Source:
§ §

“I took a lot of art classes as my electives during college, from sculpture and drawing to ceramics and art history. I remember being in my fundamentals to drawing class one day and we watched this short documentary on artist Liza Lou. One thing she said was, ‘Keep with the doing, keep with the making – it’s a privilege.’ That really stuck with me.”


Brooklyn-based, Houston-born Abigail McKenzie has had the urge to create since she was a young girl. From making jewelry at 14 to learning leatherwork two years ago, Abigail has fed her interest in craftwork over the years, regardless of where she was or what she was doing, and eventually that dedication and deep-rooted interest paid off. After creating her own brand, Made in Rye, she jumped headfirst into the most competition-heavy city an artist could dream of. Yet, Abigail has managed to not only keep afloat, but is working full time to manage her business, while also still creating each item she with her own two hands.

Though modest about her technique, Abigail’s leatherwork is refined, and satisfies that enduring desire for minimal, high quality accessories. Her jewelry is unassuming, charming, and most importantly – easy to form personal attachments to.


Instead of pursuing law after college you decided to work as a full time artist and entrepreneur, how was the transition?

I remember having a job ever since I was about 14 or 15. In high school I worked at a jewelry boutique where I would handle repairs, sales, and teaching classes in basic jewelry making. Then in college I worked at a law firm for two years and thought that was the professional route I would later be going into but, in my second to last year of school, I came to a fork in the road and my route changed.

I quit my job at the law firm and started working at a small boutique called Mint. I worked for a few months as a sales clerk until I was promoted to store manager. During that time I created an Etsy shop on the side that I sold jewelry on. The woman that I worked for at Mint, Shazia Bajwa, is a young entrepreneur and is definitely one of the most inspiring individuals I have met. She believed in me and really lit the spark in myself to go out and chase my passion. I had always worked in the background or in lower positions up until Mint and when she offered me the manager position, I feel like that sort of sparked this new mentality in myself – like “Hey, you are more than you know. Believe in yourself, like other people do, and just go for it!”


One day I was having a shower and I just had the idea to start my own business selling my jewelry. I knew how to make it and needed an outlet from the daily grind of school and work. I quickly wrote up my ideas and three days later, I established my company with the State of Texas and took it from there. A year later it became my full time job. I hit a point where I knew I needed to spend more time growing the brand and to do that, I needed to be 150% in it. I took the jump and here I am.

Another key individual who has inspired me in more ways than I can say is my dad. Growing up he always taught me to have a good work ethic by making me work, even if I didn’t want to. He taught me to have goals and visions for myself, to make plans, and to execute them. Always follow through – you can do whatever you want!

§ §

Records supplied:
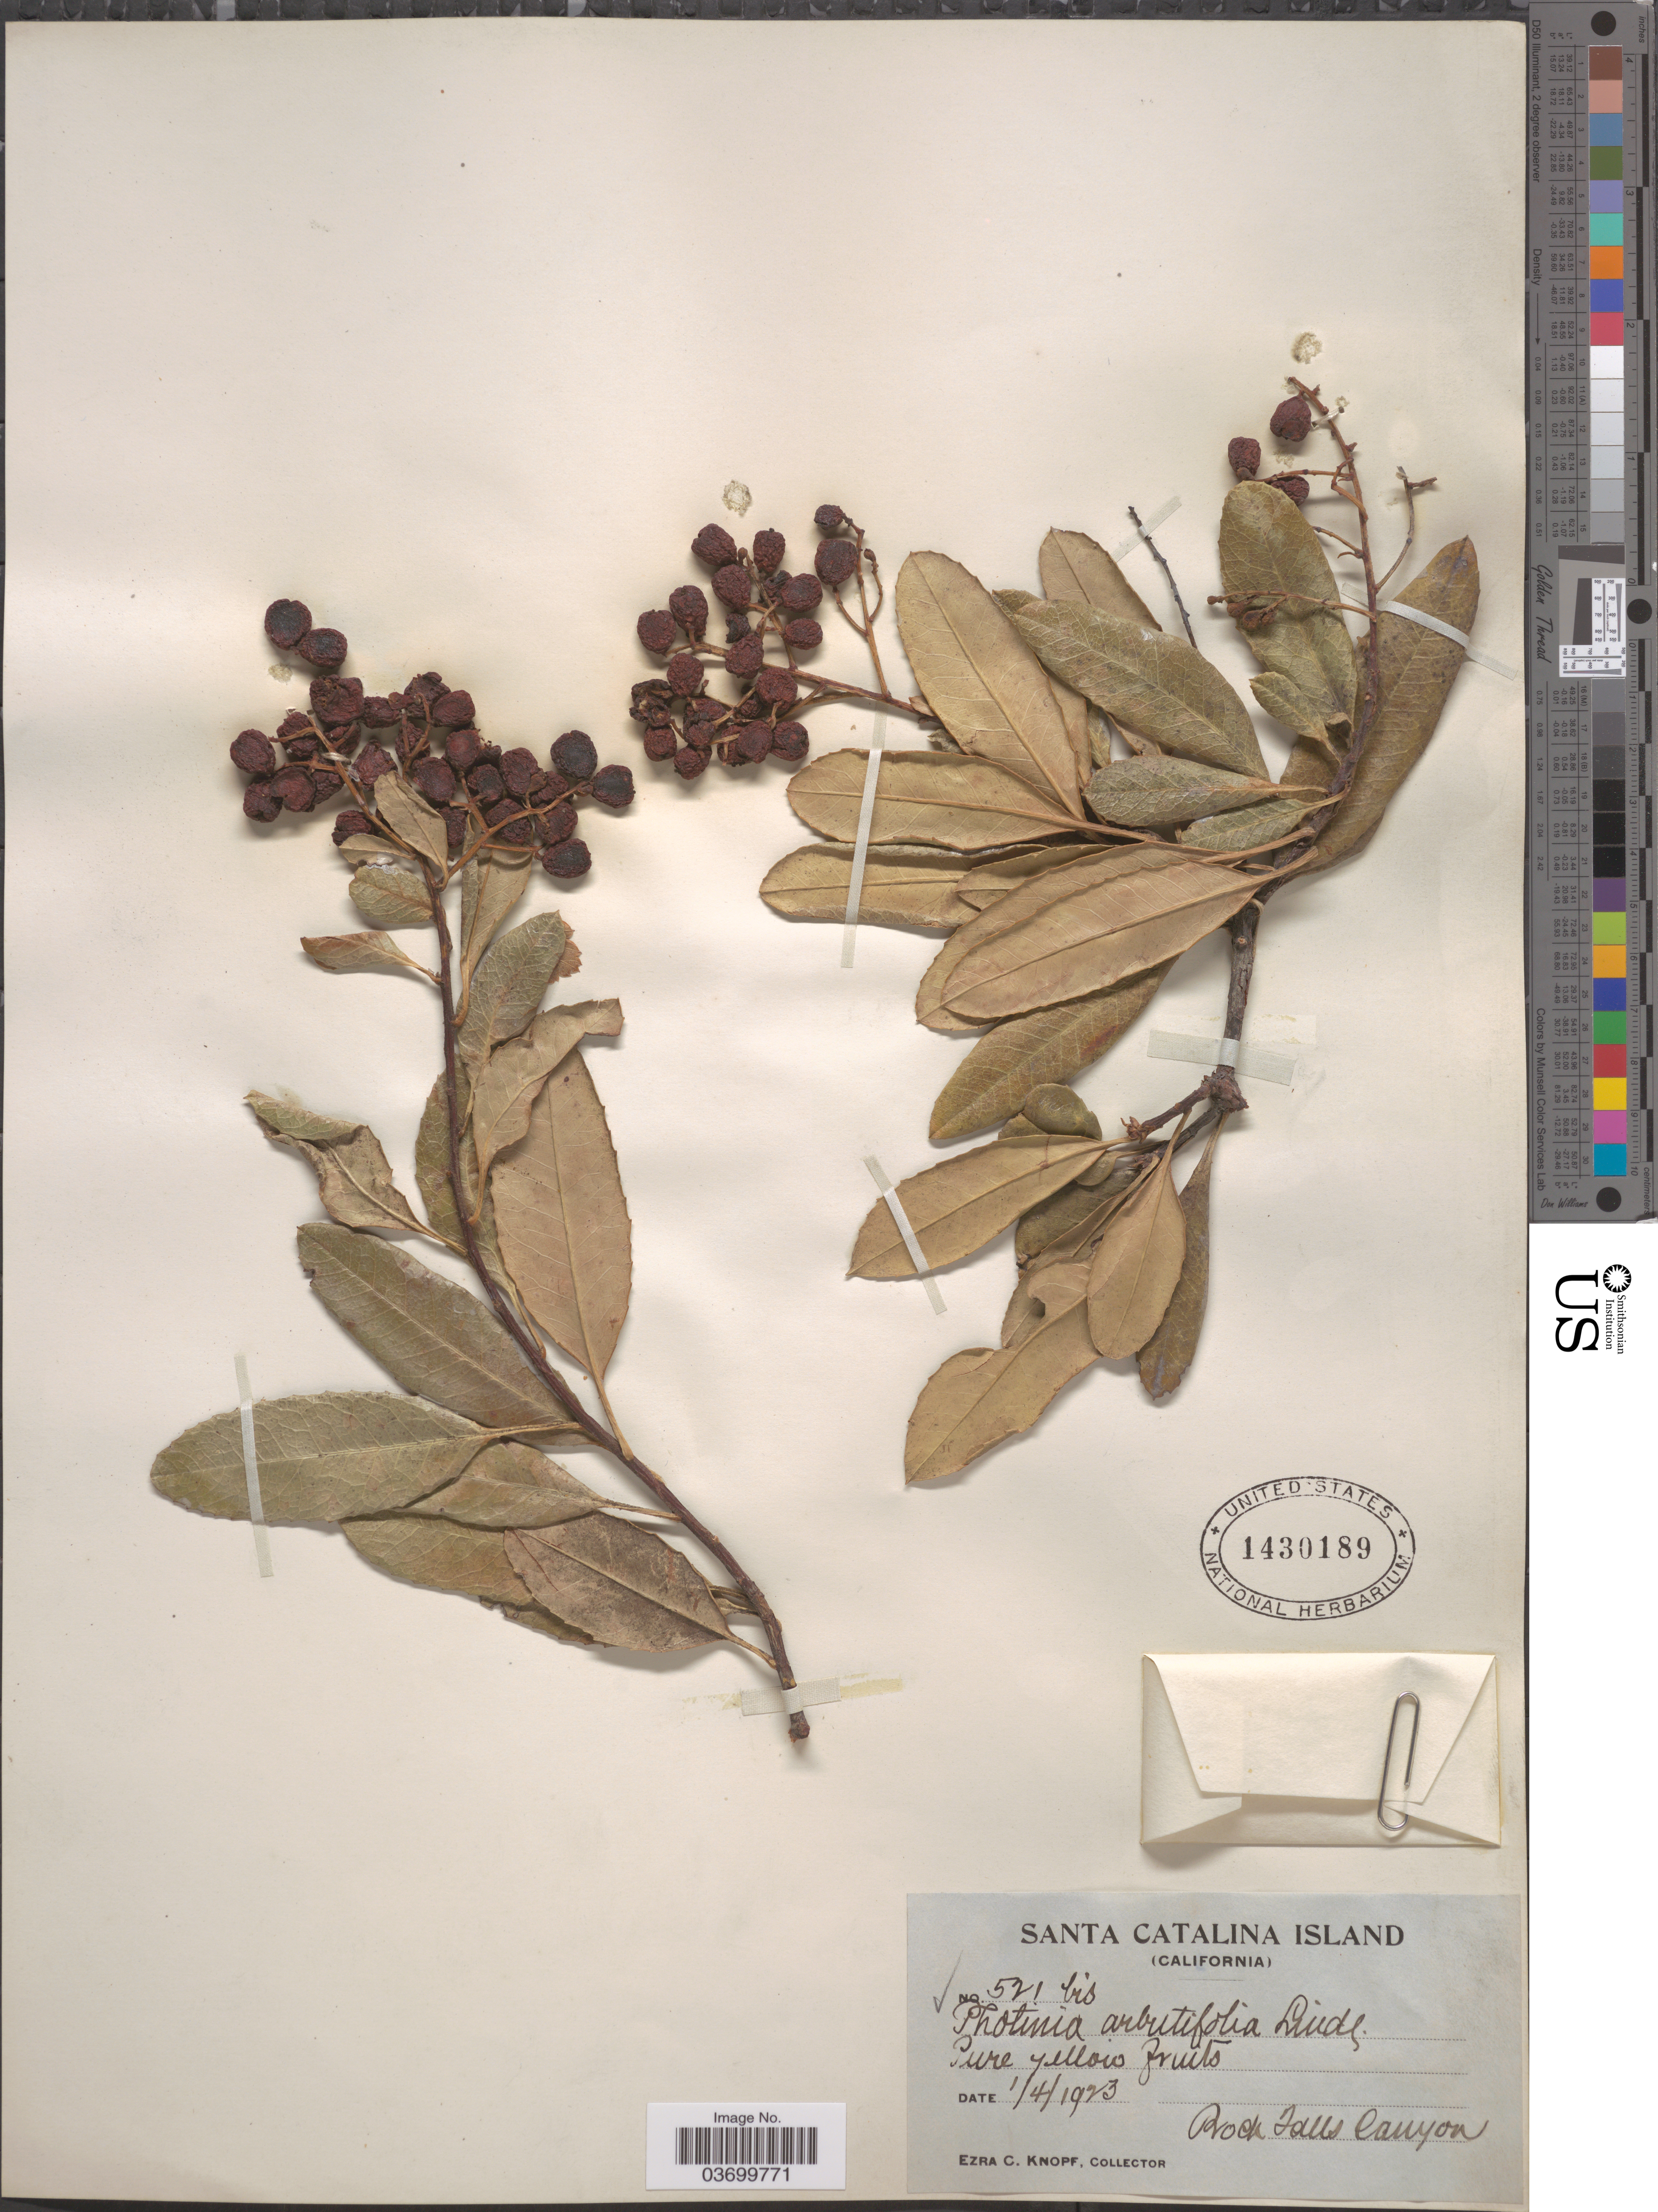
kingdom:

§ §

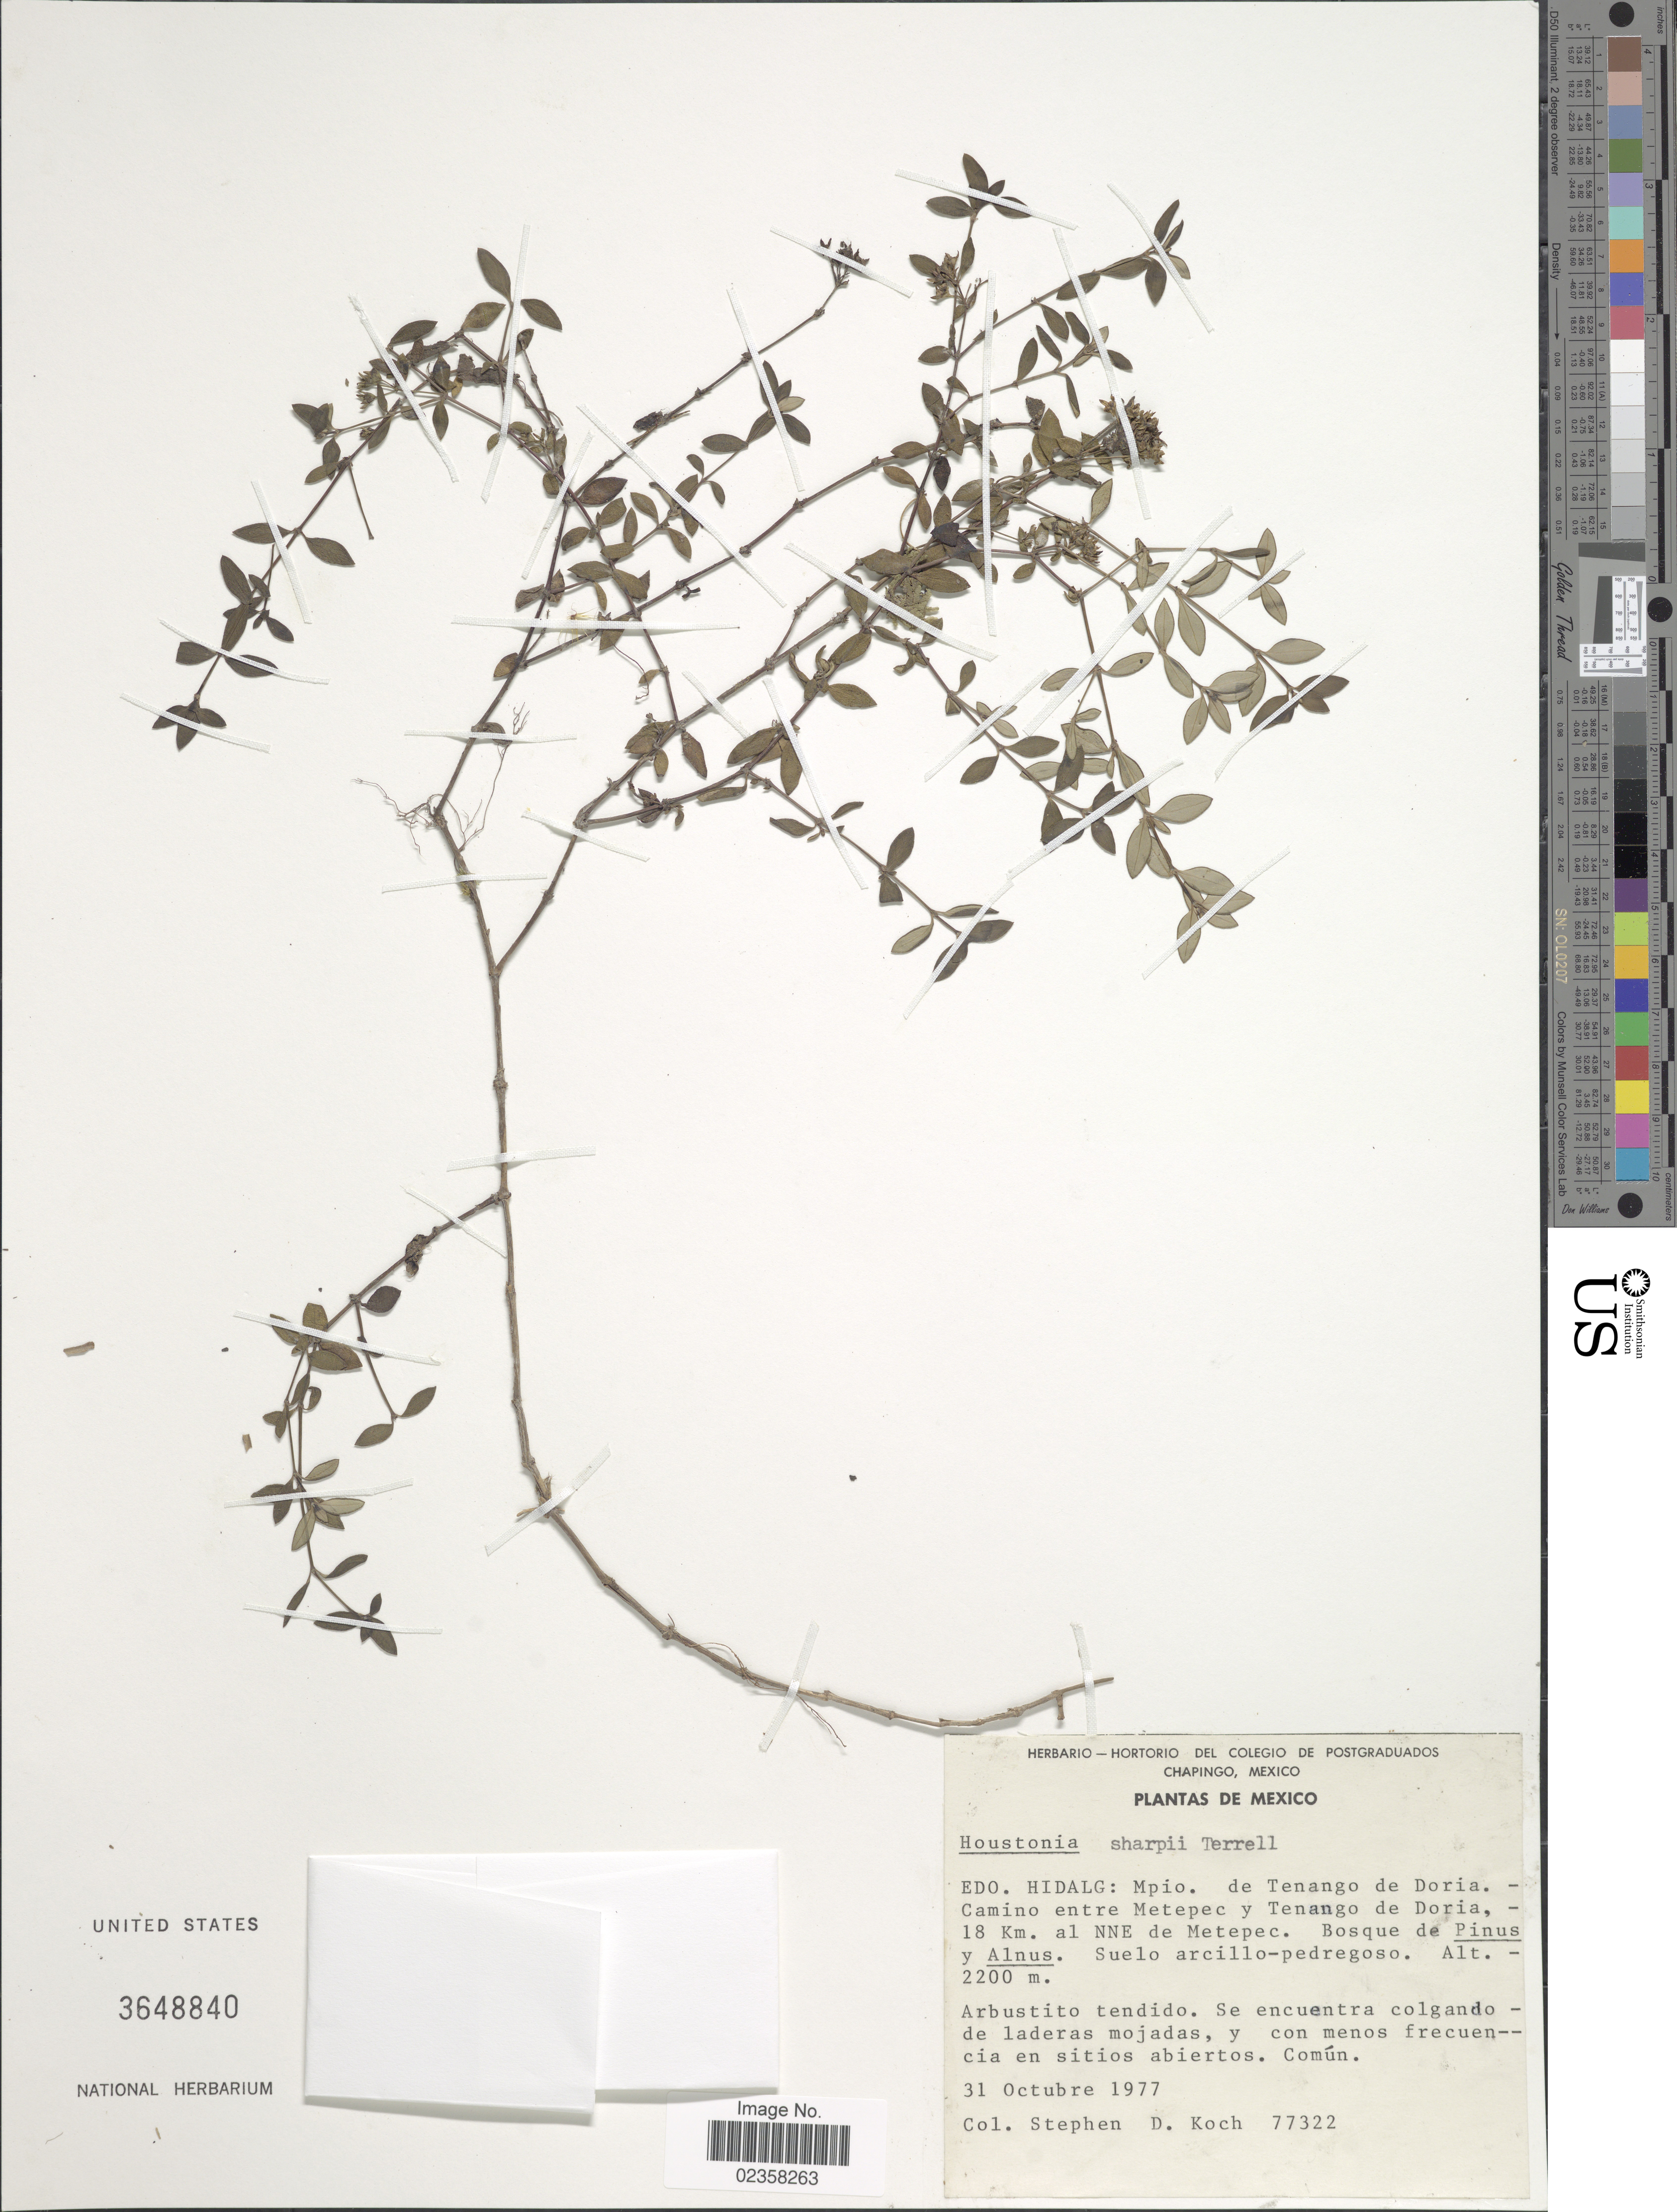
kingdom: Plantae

§ §

What is asked:
Answer these questions from the interview about Abigail McKenzie.
(a) At what age did she begin making jewelry?
(b) At which boutique was she promoted from sales clerk to store manager?
(c) With which state did she establish her company?

Written response:
(a) At 14.
(b) Mint.
(c) Texas.